No titubeo en decir que quienes se llaman a sí mismos Abolicionistas deban retirar inmediata y efectivamente su apoyo, tanto en persona como con sus bienes, al gobierno de Massachusetts, y no esperar a que formen mayoría de uno, antes de adquirir el derecho a prevalecer por medio de ella. Pienso que basta con que tengan a dios de su parte, sin esperar lo otro. Además, todo hombre que tenga más razón que sus vecinos ya constituye una mayoría de uno.

Me encuentro con este gobierno norteamericano o su representante, el gobierno estatal, directamente y cara a cara una vez por año -no más- en la persona de su cobrador de impuestos; ésta es la única forma en que un hombre de mi condición necesariamente lo encuentra; y entonces dice inequívocamente, reconózcame, y la forma más sencilla, más eficaz, y en el estado actual de las cosas, la forma precisa de tratar con él este asunto, de expresar la poca satisfacción y aprecio que se le tenga, es rechazándolo.
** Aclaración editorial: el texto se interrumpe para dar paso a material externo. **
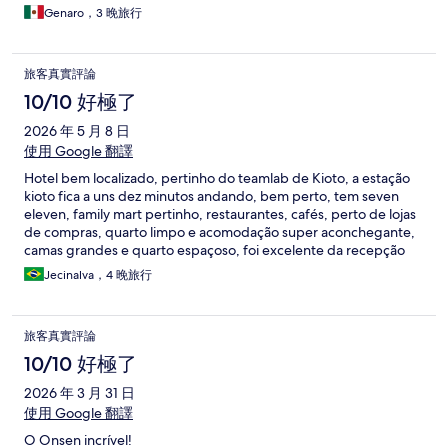
Genaro，3 晚旅行
旅客真實評論
10/10 好極了
2026 年 5 月 8 日
使用 Google 翻譯
Hotel bem localizado, pertinho do teamlab de Kioto, a estação
kioto fica a uns dez minutos andando, bem perto, tem seven
eleven, family mart pertinho, restaurantes, cafés, perto de lojas
de compras, quarto limpo e acomodação super aconchegante,
camas grandes e quarto espaçoso, foi excelente da recepção
ate o checkout.
Jecinalva，4 晚旅行
旅客真實評論
10/10 好極了
2026 年 3 月 31 日
使用 Google 翻譯
O Onsen incrível!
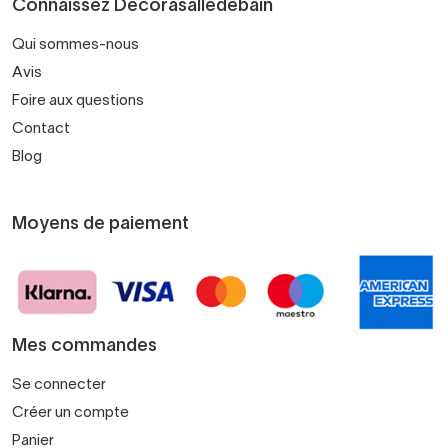
Connaissez Decorasalledebain
Qui sommes-nous
Avis
Foire aux questions
Contact
Blog
Moyens de paiement
Mes commandes
Se connecter
Créer un compte
Panier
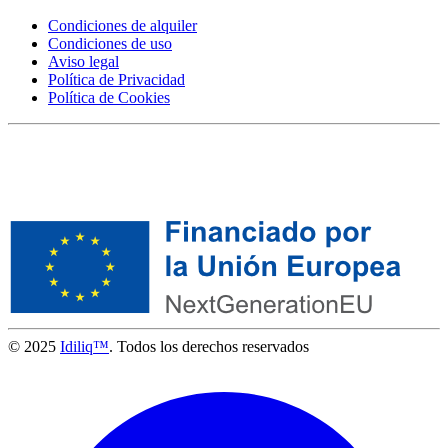
Condiciones de alquiler
Condiciones de uso
Aviso legal
Política de Privacidad
Política de Cookies
© 2025
Idiliq™
. Todos los derechos reservados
Mi vecino civil, el cobrador de impuestos, es precisamente el hombre con quien debo lidiar, porque, a fin de cuentas es con hombres y no con pergaminos con los que entro en contienda, y él ha elegido voluntariamente ser agente del gobierno. ¿Cómo va a saber perfectamente él lo que es y lo que hace como funcionario del gobierno, o como hombre, si no se le obliga a considerar si habrá de tratarme a mí, su vecino, al que respeta, como vecino y hombre honesto, o como maniático y perturbador de la paz, y ver si puede superar esta obstrucción de su buena vecindad sin un pensamiento o una palabra más ruda e impetuosa que corresponda a su acción? Sé perfectamente que si un millar, si un centenar, si una decena de hombres a quienes pudiese nombrar -si diez hombres honestos nada más -sí, si un hombre HONESTO solamente, en este Estado de Massachusetts, al cesar de tener esclavos, retirase realmente su colaboración y fuese recluido en la cárcel del condado por eso, sobrevendría la abolición de la esclavitud en Norteamérica. Porque no importa lo pequeño que parezca el comienzo: lo que se hace bien una vez, está hecho para siempre. Pero preferimos hablar y hablar del asunto que decimos es nuestra misión. La reforma tiene muchas veintenas de periódicos a su servicio, pero ni un solo hombre. Si mi estimado vecino, el embajador del Estado, que dedicara sus días al reconocimiento de la cuestión de los derechos humanos en la Cámara del Consejo, en vez de estar amenazado con las prisiones de Carolina, tuviese que ser el prisionero de Massachusetts, ese Estado que está tan ancioso de imponer la esclavitud a su Estado hermano -aunque por el momento sólo pueda descubrir un acto de inhospitalidad comó base de conflicto con él-, la legislatura desistiría del todo este asunto el invierno siguiente.